You can query HTML tables using the read_html function. The function takes two arguments. The first argument is the URL of the HTML page. The second argument is the selector of the table.

Analyzing disk prices using SQL
SELECT * FROM read_html('https://diskprices.com', '#diskprices');

If the CSS selector points to an element that is not a table, it will return all elements that match the selector.

Extracting all "th
anyquery> SELECT * FROM read_html('https://diskprices.com', 'th');
+----------+----------------+----------------------------------------------------+
| tag_name | content | attributes |
+----------+----------------+----------------------------------------------------+
| th | Price per GB | [{"Namespace":"","Key":"class","Val":"price-per-gb |
| | | hidden"}] |
| th | Price per TB | [{"Namespace":"","Key":"class","Val":"price-per-tb |
| | | "}] |
| th | Price | null |
| th | Capacity | null |
| th | Warranty | null |
| th | Form Factor | null |
| th | Technology | null |
| th | Condition | null |
| th | Affiliate Link | null |
+----------+----------------+----------------------------------------------------+
9 results

To extract an attribute from an element, you can use the ->> operator to access the JSON object’s attribute.

Extracting all links mentionning Amazon on the page
SELECT
value ->> 'Val' as link
FROM
read_html ('https://diskprices.com', 'a'),
json_each (attributes)
WHERE
value ->> 'Key' = 'href'
AND value ->> 'Val' LIKE '%amazon%';

You can also pass the parameters cache, cache_ttl, or ttl to the read_html function to reduce the time-to-live of the cache. Specify the time in seconds enclosed in single quotes.

By default, the cache is set to 60 seconds for the read_html table. This means that if a query is run within 60 seconds of the first query with the same URL, the result will be fetched from the cache and not from the actual website.

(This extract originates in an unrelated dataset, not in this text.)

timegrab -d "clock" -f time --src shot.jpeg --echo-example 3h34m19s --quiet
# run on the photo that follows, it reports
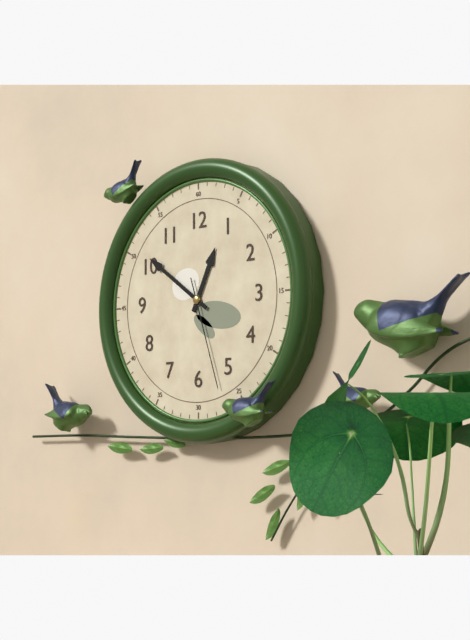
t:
12h51m27s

Querying the GDP of countries and caching the result for 1 hour
SELECT * FROM read_html('https://en.wikipedia.org/wiki/List_of_countries_by_GDP_(nominal)', '.wikitable', cache='3600');

Parquet

To query a Parquet file, you need to use the read_parquet function. The function takes one argument which is the path to the Parquet file.

SELECT * FROM read_parquet('https://csvbase.com/calpaterson/english-womens-football-matches.parquet');

YAML

To query a YAML file, you need to use the read_yaml function. The function takes one argument, which is the path to the YAML file.

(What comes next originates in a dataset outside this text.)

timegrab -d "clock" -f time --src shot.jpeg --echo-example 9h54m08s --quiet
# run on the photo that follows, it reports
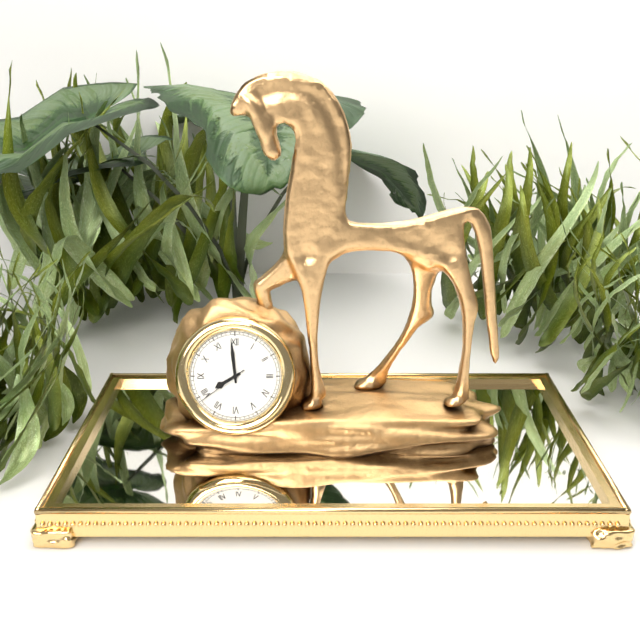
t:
7h59m39s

SELECT * FROM read_yaml('path/to/file.yaml');

Each key in the YAML file represents a column. Therefore, only one row is returned. This structure is similar to the objects shape in JSON.

TOML

To query a TOML file, you need to use the read_toml function. The function takes one argument, which is the path to the TOML file.

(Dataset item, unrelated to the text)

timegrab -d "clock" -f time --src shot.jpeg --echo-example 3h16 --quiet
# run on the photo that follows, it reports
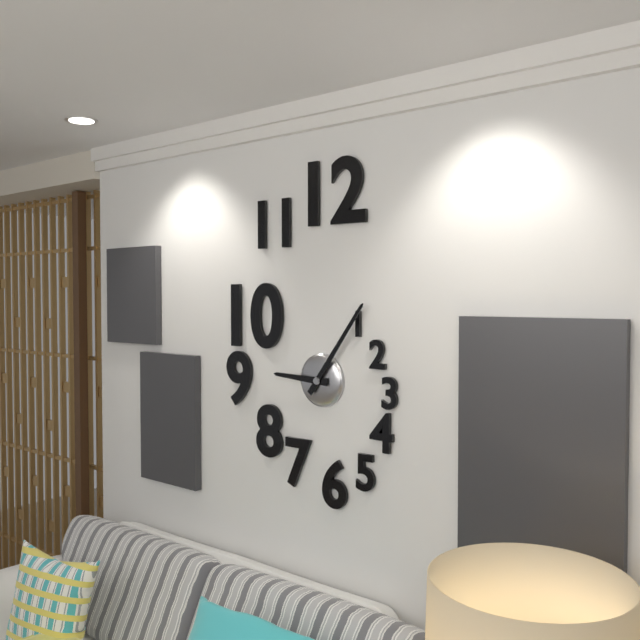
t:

SELECT * FROM read_toml('path/to/file.toml');

Each key in the TOML file is a column. Therefore, only one row is returned. It’s similar to the objects shape in JSON.

MySQL server

To query files in the MySQL server, you need to create a virtual table. It’s a table that points to the file. The virtual table is created using the CREATE VIRTUAL TABLE statement. It uses the same arguments as the shell mode. Each table named read_file_format in the shell has a corresponding file_format_reader table in the MySQL server. file_format_reader tables are also available in the shell mode.

Read a JSON file
CREATE VIRTUAL TABLE my_json_table USING json_reader('path/to/file.json');
SELECT * FROM my_json_table;
DROP TABLE my_json_table;
Read a TSV file
CREATE VIRTUAL TABLE my_tsv_table USING csv_reader('path/to/file.tsv', separator='\t');
SELECT * FROM my_tsv_table;
DROP TABLE my_tsv_table;

Limitations

  • You cannot observe the schema of the file using the PRAGMA table_info or DESCRIBE statement. This is due to anyquery rewriting your query on the fly to create a temporary virtual table for the duration of the query. To observe the schema, you need to create a virtual table as specified in the MySQL server section.
  • You cannot use the CREATE VIEW statement with the read_* functions.